I love me some beef stroganoff, but every recipe I have ever seen (except this one, which was adapted from one I found in the "Fix-It and Forget-It 5 Ingredient Favorites" book I've mentioned before) involves browning the beef in a skillet, making a huge mess on my stove top. I am the kind of clean freak who is not actually a fan of cleaning-- a lot of times, I'd rather not do an activity than do it and clean up after it. Honestly, this is one of my biggest problems with cooking-- the clean up involved. Hence, my love for crock pot meals that involve no pre-cooking.
When I made this recipe a few weeks ago, we happened to have some Parmesan cheese in the fridge, so we sprinkled it on top. Mmmmmm! It went very well with steamed green beans, too. For some reason, the sauce looks really pale in this picture-- I think it was because of the flash, because I don't remember it being this pale.
10 3/4 oz can cream of mushroom soup (the condensed kind)
14 1/2 oz can beef broth
1 lb beef stewing meat (buy the kind already cubed in 1" pieces)

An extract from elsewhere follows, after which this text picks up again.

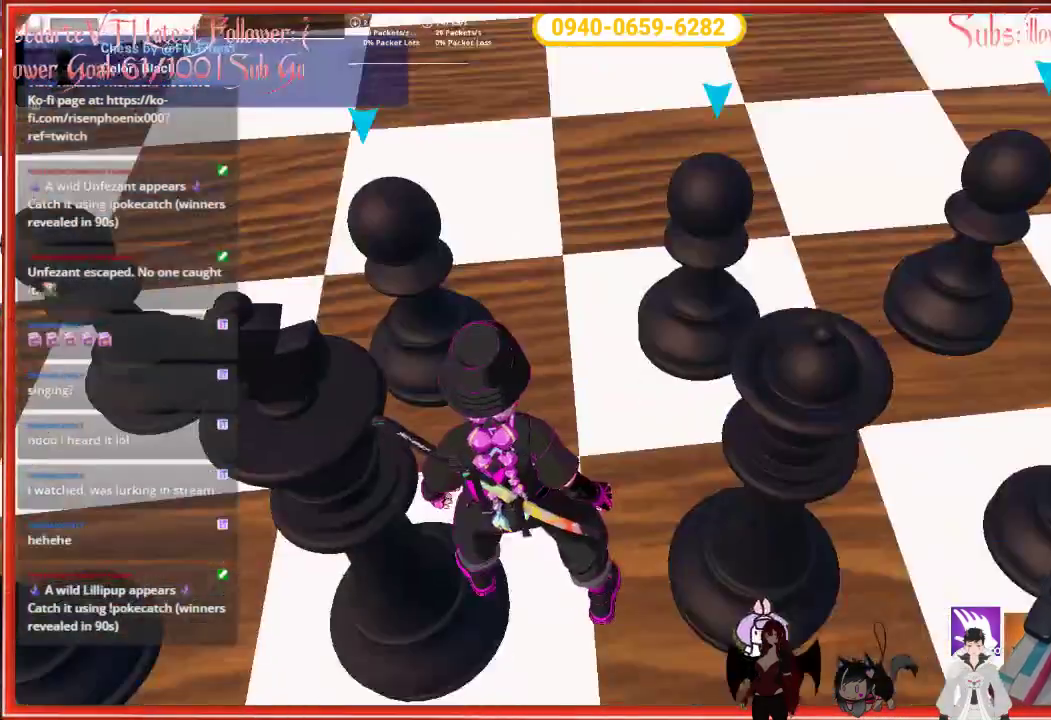
{"buttons": [], "left_stick": "down", "right_stick": "center", "events": [[317, "right_stick", "up"], [333, "left_stick", "down"], [483, "right_stick", "center"]]}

1 cup sliced mushrooms (buy the kind already sliced)
1 1/4 cup sour cream
2 cups egg noodles
1) Stir together the cream of mushroom soup and beef broth in the crock pot.
2) Add meat and mushrooms.
3) Cover and cook on High for 3-4 hours; reduce heat and cook on Low for 3-4 hours. (If you're not going to be home and won't be able to change the temperature, cook it on High for 5-6 hours, but the beef will be a bit tougher when you do that.)
4) At some point during the day, cook the egg noodles.
5) Right before you're ready to eat, stir in the sour cream (you can whisk it to make it combine with the broth more quickly), and then stir in the noodles.
Seriously-- could this get any easier? I love this recipe so much!